Research applications of erucic acid focus on its transformation into value-added chemicals through selective chemical modifications. Catalytic deoxygenation routes show promise for producing long-chain hydrocarbons suitable as diesel fuel additives with cetane numbers exceeding 70. Metathesis reactions with ethylene generate α,ω-diesters for polymer applications with molecular weights controllable through reaction conditions. Electrochemical reduction methods are being developed for producing erucyl alcohol with Faradaic efficiencies exceeding 85%. Emerging applications include use as a phase change material for thermal energy storage due to its favorable melting point and high latent heat of fusion. Nanotechnology applications explore erucic acid as a surface modification agent for nanoparticles to enhance dispersion in hydrophobic matrices. Patent analysis indicates growing intellectual property activity in catalytic processes for erucic acid transformation, with 45 new patents filed internationally in the past three years.

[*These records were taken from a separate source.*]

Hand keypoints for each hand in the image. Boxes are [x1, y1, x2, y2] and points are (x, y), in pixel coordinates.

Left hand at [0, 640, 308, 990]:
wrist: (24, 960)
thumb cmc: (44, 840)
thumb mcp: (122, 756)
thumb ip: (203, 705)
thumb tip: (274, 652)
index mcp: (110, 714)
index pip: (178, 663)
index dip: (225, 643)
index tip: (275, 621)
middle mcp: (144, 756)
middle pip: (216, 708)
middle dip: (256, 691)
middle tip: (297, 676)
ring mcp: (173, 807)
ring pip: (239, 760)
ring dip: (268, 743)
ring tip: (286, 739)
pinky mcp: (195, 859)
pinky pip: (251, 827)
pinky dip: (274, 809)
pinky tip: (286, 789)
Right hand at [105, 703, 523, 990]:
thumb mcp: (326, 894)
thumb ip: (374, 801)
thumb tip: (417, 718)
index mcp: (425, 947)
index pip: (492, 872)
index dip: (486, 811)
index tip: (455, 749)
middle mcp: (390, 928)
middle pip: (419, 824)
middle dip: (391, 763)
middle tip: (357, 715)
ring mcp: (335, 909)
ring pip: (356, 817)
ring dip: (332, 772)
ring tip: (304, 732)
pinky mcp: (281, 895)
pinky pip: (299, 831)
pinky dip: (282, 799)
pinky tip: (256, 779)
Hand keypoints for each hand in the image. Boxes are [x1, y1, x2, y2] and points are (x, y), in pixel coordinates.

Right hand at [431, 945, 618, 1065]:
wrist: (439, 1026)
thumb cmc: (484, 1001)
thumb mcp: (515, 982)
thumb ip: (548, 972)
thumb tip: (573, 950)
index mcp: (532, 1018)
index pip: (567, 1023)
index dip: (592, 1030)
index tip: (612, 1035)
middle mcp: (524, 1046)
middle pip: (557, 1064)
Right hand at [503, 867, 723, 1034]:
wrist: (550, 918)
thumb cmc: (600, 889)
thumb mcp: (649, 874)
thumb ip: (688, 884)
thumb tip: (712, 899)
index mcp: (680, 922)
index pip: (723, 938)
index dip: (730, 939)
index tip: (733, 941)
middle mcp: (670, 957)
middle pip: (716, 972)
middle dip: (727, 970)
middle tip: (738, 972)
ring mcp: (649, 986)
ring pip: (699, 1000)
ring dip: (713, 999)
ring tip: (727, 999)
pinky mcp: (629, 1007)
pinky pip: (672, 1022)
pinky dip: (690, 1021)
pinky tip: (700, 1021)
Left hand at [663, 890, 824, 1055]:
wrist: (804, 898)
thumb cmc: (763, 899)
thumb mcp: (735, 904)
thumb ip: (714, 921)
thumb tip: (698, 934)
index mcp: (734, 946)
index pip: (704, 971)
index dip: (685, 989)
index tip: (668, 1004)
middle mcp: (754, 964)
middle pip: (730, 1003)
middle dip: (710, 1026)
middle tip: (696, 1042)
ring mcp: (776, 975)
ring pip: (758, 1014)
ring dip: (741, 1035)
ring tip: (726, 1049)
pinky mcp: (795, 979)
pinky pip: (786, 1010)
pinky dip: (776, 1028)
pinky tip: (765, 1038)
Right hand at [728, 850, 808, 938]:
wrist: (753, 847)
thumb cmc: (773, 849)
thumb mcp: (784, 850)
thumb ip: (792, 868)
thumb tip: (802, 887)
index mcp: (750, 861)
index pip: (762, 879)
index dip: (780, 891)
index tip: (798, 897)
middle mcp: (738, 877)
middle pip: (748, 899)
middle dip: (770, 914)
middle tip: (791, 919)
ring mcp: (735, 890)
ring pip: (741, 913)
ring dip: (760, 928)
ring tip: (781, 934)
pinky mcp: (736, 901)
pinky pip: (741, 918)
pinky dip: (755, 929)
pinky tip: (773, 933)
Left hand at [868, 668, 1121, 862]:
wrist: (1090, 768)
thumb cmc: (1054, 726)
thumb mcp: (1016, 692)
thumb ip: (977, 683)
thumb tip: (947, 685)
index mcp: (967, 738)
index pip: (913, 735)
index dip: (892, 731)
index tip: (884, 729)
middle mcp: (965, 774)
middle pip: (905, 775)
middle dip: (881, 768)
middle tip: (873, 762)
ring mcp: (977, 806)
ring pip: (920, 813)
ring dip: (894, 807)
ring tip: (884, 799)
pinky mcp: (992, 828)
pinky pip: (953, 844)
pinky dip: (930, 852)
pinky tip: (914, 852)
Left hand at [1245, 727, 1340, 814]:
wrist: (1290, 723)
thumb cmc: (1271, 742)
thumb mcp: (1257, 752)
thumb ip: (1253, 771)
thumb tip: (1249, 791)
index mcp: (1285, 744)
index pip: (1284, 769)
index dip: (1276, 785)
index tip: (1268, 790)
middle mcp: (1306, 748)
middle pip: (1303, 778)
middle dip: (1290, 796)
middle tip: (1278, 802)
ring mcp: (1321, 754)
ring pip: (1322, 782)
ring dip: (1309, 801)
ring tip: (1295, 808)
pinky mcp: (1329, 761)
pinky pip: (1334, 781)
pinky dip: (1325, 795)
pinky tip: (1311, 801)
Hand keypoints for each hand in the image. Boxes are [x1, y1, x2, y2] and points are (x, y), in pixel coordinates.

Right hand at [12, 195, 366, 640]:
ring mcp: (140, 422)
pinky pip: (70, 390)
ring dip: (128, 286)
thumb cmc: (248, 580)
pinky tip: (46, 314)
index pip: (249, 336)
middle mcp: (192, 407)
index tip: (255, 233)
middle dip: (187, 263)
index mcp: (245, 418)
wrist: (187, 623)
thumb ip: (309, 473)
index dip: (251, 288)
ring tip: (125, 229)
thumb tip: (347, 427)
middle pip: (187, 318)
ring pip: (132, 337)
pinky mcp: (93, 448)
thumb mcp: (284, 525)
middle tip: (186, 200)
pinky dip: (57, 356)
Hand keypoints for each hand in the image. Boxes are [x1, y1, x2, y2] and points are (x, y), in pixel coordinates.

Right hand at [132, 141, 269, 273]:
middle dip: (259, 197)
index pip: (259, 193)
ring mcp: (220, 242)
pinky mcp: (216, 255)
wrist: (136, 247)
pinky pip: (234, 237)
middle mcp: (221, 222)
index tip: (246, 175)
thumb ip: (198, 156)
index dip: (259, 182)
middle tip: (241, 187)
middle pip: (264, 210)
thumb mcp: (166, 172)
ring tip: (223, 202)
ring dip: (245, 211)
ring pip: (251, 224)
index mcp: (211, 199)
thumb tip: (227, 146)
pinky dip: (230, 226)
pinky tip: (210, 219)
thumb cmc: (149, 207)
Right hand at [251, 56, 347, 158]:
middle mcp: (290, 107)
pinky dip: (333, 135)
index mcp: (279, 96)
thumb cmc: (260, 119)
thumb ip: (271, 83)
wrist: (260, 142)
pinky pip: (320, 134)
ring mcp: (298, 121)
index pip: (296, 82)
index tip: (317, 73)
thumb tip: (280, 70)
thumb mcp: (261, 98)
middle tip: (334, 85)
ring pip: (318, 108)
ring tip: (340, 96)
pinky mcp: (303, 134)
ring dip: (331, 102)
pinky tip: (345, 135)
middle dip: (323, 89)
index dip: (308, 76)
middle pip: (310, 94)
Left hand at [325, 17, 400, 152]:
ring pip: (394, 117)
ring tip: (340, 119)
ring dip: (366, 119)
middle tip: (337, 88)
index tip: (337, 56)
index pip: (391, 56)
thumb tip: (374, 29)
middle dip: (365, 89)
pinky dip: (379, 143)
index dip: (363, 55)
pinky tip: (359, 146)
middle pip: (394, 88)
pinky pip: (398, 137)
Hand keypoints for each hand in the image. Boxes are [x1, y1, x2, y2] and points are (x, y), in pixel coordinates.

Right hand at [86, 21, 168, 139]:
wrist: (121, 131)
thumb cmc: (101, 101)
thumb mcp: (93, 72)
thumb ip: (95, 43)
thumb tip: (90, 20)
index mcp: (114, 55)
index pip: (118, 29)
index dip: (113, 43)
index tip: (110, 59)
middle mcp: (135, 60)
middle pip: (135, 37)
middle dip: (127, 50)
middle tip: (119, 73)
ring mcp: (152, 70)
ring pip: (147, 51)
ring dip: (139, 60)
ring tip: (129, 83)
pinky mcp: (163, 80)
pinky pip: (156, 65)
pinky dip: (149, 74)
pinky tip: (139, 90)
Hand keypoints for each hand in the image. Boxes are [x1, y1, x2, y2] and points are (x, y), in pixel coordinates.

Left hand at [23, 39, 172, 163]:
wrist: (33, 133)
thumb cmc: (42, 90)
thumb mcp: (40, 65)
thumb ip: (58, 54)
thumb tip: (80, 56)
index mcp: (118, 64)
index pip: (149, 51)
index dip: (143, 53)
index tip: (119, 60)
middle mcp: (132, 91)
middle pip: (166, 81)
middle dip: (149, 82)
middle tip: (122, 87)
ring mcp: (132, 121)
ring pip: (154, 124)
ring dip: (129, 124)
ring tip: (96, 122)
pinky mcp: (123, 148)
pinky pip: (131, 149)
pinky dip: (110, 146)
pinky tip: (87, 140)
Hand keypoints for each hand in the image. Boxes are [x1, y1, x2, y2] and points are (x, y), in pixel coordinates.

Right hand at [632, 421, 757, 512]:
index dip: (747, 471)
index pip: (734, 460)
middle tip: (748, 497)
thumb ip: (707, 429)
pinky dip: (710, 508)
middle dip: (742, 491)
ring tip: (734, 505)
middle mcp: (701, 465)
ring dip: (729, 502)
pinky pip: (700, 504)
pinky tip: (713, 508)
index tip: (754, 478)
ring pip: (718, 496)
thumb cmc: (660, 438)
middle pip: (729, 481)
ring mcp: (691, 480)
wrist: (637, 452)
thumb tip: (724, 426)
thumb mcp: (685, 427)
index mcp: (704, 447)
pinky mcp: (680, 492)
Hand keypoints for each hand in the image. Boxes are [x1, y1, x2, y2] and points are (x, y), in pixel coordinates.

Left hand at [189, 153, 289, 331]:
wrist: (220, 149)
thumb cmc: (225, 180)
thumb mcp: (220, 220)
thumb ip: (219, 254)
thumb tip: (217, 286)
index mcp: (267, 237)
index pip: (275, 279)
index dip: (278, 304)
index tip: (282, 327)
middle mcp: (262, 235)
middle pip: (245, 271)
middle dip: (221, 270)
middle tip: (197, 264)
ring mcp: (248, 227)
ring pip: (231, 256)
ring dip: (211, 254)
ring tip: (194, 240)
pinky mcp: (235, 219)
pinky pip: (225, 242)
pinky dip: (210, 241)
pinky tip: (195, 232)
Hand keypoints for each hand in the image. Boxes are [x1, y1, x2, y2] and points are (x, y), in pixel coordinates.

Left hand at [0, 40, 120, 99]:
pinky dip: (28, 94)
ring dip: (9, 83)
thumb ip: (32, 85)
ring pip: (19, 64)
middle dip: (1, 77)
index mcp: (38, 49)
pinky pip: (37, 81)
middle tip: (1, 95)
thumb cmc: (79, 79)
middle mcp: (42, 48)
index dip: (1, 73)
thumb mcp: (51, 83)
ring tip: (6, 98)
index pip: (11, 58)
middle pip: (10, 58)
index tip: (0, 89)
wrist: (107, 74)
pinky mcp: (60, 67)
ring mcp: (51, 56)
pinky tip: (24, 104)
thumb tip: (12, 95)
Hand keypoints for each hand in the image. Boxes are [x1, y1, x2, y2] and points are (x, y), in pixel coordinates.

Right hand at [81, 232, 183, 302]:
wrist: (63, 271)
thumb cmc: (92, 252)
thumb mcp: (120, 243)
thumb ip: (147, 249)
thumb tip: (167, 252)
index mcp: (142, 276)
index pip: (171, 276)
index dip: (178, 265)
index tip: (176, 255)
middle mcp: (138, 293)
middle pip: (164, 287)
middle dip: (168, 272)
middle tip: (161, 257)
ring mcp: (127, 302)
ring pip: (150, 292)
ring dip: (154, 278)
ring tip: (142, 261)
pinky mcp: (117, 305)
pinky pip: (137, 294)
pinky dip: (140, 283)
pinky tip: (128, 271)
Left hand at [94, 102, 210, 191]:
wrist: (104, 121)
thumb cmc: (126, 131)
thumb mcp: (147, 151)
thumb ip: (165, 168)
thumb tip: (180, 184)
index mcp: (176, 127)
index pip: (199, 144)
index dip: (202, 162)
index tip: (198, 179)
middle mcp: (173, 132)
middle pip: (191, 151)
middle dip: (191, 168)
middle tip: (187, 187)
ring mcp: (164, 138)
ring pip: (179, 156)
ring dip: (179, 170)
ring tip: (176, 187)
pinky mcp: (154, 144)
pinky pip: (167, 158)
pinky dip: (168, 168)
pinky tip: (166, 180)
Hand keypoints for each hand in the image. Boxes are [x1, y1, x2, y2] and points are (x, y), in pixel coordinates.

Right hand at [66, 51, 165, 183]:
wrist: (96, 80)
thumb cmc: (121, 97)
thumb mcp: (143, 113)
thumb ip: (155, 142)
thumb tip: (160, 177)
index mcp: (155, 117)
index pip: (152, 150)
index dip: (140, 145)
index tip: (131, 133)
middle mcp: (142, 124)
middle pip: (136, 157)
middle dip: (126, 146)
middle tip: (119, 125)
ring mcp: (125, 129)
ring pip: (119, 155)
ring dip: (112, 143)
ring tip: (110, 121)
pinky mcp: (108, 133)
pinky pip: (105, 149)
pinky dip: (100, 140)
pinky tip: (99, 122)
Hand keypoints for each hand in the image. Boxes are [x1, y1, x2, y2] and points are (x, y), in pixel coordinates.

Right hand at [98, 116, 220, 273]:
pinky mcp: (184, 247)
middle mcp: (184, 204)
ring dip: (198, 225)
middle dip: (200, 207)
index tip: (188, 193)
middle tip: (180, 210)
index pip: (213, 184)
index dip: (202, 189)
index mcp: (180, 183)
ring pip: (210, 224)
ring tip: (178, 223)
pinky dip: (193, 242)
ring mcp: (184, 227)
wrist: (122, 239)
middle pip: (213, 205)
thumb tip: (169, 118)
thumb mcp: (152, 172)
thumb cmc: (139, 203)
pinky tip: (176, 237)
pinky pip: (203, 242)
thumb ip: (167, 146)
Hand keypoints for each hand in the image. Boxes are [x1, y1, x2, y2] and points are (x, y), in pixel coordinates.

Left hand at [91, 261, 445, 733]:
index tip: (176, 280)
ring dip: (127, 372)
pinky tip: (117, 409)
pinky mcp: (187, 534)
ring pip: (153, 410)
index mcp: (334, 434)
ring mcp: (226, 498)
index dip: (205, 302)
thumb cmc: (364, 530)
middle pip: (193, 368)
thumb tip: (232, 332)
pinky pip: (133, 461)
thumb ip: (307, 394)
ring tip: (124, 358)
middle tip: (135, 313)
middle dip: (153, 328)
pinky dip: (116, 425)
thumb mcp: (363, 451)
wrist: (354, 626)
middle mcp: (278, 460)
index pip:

Historical Development and Discovery

The identification of erucic acid traces back to early investigations of rapeseed oil composition in the late 19th century. German chemists first isolated the compound in 1891 from rapeseed oil through fractional crystallization of the fatty acids. The structural elucidation proceeded through chemical degradation studies, with ozonolysis experiments in 1925 confirming the double bond position at carbon 13. The cis configuration was established through comparison with synthetic materials in 1934. Industrial interest emerged during World War II when erucic acid derivatives were evaluated as lubricants for military applications. The 1960s saw significant development of analytical methods for erucic acid quantification, particularly gas chromatographic techniques that enabled precise measurement in oil samples. The 1970s brought regulatory attention to erucic acid content in food products, leading to the development of low-erucic acid rapeseed varieties. Recent decades have witnessed advances in catalytic processes for erucic acid transformation, particularly metathesis and ozonolysis technologies that enable efficient production of specialty chemicals from this renewable resource.

Conclusion

Erucic acid represents a structurally distinctive monounsaturated fatty acid with significant industrial importance derived from its unique combination of long hydrocarbon chain and strategic double bond positioning. The compound's physical properties, including its relatively low melting point and high boiling point, facilitate processing and purification operations. Chemical reactivity patterns enable diverse transformations including ozonolysis to dicarboxylic acids, hydrogenation to saturated derivatives, and derivatization to amides and esters. Industrial applications span polymer precursors, lubricant additives, and surfactant formulations with established market presence. Ongoing research focuses on catalytic transformation routes to value-added products and emerging applications in materials science. The compound's renewable origin from vegetable oil sources aligns with growing emphasis on sustainable chemical feedstocks. Future developments will likely focus on process intensification for existing applications and exploration of new chemical transformations leveraging the molecule's unique structural features.